Top #1 : Big shots.. Could be your boss, could be some fat mama, could be some datuks, directors or some rich uncle you haven't talk to since you are 5 years old.
Reason? These are the main sponsors of the wedding dinner, your night and the main point they are rich so it doesn't matter if you haven't seen them since you were a baby or get c4-ed in the office.. Just be nice to them and invite them to the dinner.
Pic src: Here
Top #2 : Colleagues and friend. No matter how reluctant they are to part with the angpau(red packet) money, they will still give you a share of their small shrinking buying power salary when the red bomb arrives.
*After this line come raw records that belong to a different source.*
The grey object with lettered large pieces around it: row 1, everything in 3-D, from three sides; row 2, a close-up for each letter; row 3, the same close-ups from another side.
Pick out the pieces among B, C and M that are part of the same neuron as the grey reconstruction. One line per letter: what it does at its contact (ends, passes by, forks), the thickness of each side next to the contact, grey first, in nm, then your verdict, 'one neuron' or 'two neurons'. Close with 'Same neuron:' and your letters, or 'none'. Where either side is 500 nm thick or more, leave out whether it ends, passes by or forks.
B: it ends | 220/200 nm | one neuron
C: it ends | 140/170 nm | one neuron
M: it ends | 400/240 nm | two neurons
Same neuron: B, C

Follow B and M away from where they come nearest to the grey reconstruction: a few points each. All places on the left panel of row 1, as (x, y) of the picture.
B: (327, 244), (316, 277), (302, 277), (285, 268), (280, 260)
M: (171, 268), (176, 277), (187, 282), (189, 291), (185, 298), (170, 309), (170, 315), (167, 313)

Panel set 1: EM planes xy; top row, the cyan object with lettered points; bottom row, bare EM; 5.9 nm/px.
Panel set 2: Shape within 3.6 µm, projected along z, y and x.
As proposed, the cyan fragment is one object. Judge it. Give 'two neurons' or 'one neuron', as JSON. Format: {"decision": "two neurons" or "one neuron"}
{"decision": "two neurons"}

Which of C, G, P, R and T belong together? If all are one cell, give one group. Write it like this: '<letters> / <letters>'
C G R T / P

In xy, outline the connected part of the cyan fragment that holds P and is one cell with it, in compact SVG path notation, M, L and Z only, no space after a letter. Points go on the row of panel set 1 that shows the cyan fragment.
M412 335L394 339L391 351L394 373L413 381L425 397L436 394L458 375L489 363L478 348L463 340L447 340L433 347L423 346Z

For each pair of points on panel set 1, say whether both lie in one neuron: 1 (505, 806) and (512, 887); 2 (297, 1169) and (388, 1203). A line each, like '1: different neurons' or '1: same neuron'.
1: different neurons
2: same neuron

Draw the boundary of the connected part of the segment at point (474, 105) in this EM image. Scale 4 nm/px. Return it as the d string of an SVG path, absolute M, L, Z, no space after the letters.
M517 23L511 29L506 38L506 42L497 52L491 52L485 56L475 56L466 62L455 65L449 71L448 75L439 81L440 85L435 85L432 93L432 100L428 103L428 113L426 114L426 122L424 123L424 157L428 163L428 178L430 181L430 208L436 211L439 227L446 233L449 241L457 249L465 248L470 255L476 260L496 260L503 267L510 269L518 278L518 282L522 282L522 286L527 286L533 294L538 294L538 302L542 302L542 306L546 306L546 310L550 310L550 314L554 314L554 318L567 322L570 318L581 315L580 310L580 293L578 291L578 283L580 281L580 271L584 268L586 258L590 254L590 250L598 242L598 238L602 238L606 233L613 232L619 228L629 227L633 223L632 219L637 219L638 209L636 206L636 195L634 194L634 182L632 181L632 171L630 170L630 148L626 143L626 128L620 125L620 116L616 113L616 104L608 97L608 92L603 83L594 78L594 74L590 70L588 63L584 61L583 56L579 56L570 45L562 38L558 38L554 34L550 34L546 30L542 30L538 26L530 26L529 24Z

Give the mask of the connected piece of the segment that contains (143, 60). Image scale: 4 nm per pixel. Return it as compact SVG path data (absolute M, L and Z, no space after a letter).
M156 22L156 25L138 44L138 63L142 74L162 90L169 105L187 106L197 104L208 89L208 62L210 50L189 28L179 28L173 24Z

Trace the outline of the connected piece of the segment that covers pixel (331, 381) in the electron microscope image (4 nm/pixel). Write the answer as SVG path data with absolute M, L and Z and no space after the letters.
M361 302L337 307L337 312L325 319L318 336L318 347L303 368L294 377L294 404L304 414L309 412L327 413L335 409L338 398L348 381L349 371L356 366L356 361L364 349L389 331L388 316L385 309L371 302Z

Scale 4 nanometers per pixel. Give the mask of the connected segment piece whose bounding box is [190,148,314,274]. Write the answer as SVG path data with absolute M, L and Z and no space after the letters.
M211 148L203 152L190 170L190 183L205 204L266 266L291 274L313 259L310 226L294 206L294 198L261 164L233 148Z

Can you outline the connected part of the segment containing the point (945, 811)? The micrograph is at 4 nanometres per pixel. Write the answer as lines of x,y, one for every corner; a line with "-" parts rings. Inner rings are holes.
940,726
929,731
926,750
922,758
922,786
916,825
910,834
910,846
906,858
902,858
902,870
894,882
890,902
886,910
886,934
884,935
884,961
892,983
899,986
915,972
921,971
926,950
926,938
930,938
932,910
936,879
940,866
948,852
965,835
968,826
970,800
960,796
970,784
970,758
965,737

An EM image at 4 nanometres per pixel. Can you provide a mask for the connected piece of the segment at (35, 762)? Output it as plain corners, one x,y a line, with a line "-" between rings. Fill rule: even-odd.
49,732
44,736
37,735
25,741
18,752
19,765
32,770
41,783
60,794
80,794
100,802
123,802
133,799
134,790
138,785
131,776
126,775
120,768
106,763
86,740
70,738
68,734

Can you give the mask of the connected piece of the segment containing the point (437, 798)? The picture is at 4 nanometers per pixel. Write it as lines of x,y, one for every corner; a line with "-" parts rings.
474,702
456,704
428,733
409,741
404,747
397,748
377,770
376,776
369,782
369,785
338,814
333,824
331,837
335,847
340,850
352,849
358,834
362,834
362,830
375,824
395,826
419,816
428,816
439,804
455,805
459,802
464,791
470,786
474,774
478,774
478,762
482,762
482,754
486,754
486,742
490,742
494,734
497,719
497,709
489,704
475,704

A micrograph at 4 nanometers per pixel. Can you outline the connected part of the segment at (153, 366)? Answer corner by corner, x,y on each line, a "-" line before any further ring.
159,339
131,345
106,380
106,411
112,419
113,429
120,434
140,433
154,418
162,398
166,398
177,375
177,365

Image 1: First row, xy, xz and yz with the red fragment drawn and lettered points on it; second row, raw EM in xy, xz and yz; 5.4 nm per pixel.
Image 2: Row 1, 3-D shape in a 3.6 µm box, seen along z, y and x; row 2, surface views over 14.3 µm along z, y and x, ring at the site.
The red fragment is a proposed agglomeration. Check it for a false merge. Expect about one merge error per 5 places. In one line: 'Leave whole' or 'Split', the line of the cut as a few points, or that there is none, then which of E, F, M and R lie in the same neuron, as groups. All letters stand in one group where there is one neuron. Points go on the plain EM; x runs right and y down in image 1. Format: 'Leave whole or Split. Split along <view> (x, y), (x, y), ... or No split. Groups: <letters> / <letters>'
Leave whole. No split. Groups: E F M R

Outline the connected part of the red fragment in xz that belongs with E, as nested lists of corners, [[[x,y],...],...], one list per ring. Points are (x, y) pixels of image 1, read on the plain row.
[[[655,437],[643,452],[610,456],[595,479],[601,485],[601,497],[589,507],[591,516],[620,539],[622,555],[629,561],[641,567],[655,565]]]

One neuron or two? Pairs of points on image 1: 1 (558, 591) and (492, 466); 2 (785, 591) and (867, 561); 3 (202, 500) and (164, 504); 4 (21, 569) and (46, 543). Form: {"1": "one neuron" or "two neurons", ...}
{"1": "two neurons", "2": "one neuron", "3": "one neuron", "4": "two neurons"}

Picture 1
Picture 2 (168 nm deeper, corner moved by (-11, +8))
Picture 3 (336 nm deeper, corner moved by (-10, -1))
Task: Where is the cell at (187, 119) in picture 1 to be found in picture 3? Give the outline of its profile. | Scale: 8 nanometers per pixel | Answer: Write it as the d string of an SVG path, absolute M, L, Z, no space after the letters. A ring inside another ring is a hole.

These are generally the type who will be there, eat what is on the table thinking how much money has parted them that night and how to make ends meet after attending your wedding dinner which is the 23rd he/she had in that month alone.
Pic src: Here
Top #3 : The heng dais/ji muis(brothers and sisters aka best men and best women) who will be there to take the blow for you no matter what happens(even if you don't give them an invitation), be it downing several bottles of Johnny Walker, vomiting all over the toilet after the ordeal or your heng dais wearing panties and bras/doing 100 push ups in the same attire/eating bananas off the next guy in the same attire while chauffeuring the bride or the bridesmaids who hold you ransom for all the money they could get from the guys including pawning their last piece of clothing.
Top #4 : The oldies aka uncle and aunties who without fail would ask you when you are going to get married at every opportunity on every outing. These are also the prime group of people who will start singing after downing several glass of drain water aka "longkang sui" aka beer. The choice of songs after grabbing the microphone from the MC of the day range from emo songs like "好心分手" youtube link HERE (better to break up) to even the epic and legendary ears bleeding "Only You".. Nooo!! Not the one sang by The Platters("And You Alone" link HERE) but this with special emphasis on "oh ouuunlyyyyy youuuuuuu" ..
Pic src: Here
Top #5 : The category so called "close relatives" who will come with full armada or full football team family giving only 5 bucks as angpau money eating like they haven't eaten for years. Some would even bring along plastic containers to tarpau aka pack for their auntie's grandma's niece's husband's brother's mother's dog. Good luck dealing with those in this category.. One good solution to rid these is by opening the ang paus at the door and arrange their seatings accordingly depending on amount given which would guarantee a seat in the toilet for this unique category.
Pic src: Here
*Disclaimer: The reader by reading this article hereby indemnify the author if they use any of the suggestions in this post as this post is only meant for good humor. No puns intended.